* _GIVEN PASSAGE_:
++++++++++++++++++++

WFH shift could hit the economy

A report from EY suggests that if there is broad adoption of a home working model post-pandemic, the economy could take a £15.3bn annual hit, with most of this stemming from lower spending on items such as lunch, drinks and evening entertainment

Retail sales fall

UK Retail Sales fell by 1.4% between April and May as people chose to visit reopened bars and restaurants instead of buying food at supermarkets. The Office for National Statistics said sales fell most significantly at food stores as consumers took advantage of covid-19 restrictions being lifted in the hospitality sector to eat out.


The UK Economy will bounce back to its pre-pandemic level by the end of the year, despite a delay to the end of lockdown restrictions, economists said today. The CBI has upgraded its latest forecast for the UK economy, predicting GDP growth of 8.2% this year, up from a previous forecast of 6% .


Tesco has reported a 1.1% one-year sales change in its quarter one results published 18 June 2021. The food giant said that last year’s growth reflected lockdown measures and a higher conversion of ‘out of home’ consumption. This year, it reports a +9.3% two-year like-for-like sales growth, which includes benefits retained from customers consuming more meals at home as a result of covid-19. Sales peaked in March at +14.6% and evened out in April and May as restrictions eased.

++++++++++++++++++++

* _TASK REQUIREMENTS_:
Reproduce, word for word, the part of the economic news passage that opens with the words containing "A report from" and closes with "to eat out.". The entries that follow were taken from a separate source.

Saved entries

++++++++++++++++++++

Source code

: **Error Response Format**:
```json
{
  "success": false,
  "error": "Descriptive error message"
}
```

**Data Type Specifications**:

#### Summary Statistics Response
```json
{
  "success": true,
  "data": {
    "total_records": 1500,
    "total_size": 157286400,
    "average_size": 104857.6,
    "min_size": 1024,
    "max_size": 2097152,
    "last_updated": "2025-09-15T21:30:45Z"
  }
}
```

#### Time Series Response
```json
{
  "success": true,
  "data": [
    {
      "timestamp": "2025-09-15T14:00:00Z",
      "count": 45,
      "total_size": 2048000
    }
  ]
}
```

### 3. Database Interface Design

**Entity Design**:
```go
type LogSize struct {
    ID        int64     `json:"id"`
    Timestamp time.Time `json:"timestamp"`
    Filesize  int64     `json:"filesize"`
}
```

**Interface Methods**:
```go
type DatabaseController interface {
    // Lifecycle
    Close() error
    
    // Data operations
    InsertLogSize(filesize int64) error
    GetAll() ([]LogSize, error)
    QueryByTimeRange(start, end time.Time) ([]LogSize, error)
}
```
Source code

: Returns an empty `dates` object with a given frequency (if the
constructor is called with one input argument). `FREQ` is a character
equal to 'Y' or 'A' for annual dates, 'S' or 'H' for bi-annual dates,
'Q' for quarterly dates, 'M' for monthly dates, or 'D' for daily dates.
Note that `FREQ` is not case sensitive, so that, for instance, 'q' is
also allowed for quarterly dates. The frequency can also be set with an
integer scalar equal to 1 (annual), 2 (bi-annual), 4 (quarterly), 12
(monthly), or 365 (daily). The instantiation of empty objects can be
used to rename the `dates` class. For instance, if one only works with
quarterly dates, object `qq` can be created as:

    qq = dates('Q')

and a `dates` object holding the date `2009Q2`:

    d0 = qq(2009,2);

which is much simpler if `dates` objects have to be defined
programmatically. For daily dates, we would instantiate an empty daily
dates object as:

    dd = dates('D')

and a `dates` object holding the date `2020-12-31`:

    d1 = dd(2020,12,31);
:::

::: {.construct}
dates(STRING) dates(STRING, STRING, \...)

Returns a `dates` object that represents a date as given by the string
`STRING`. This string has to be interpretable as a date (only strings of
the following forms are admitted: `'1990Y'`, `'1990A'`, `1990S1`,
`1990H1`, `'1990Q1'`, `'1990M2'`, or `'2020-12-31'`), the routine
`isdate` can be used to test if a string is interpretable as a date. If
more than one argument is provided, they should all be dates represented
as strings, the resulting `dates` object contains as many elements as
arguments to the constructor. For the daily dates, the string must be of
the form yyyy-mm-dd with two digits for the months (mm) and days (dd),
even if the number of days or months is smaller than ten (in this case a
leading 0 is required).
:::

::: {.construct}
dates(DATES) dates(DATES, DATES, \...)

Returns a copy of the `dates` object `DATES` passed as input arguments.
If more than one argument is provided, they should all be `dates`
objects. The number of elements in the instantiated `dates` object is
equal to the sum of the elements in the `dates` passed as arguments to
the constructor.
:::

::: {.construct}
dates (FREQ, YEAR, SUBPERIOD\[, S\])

++++++++++++++++++++

* _ANSWER TO THIS EXERCISE_:
A report from EY suggests that if there is broad adoption of a home working model post-pandemic, the economy could take a £15.3bn annual hit, with most of this stemming from lower spending on items such as lunch, drinks and evening entertainment

Retail sales fall

UK Retail Sales fell by 1.4% between April and May as people chose to visit reopened bars and restaurants instead of buying food at supermarkets. The Office for National Statistics said sales fell most significantly at food stores as consumers took advantage of covid-19 restrictions being lifted in the hospitality sector to eat out.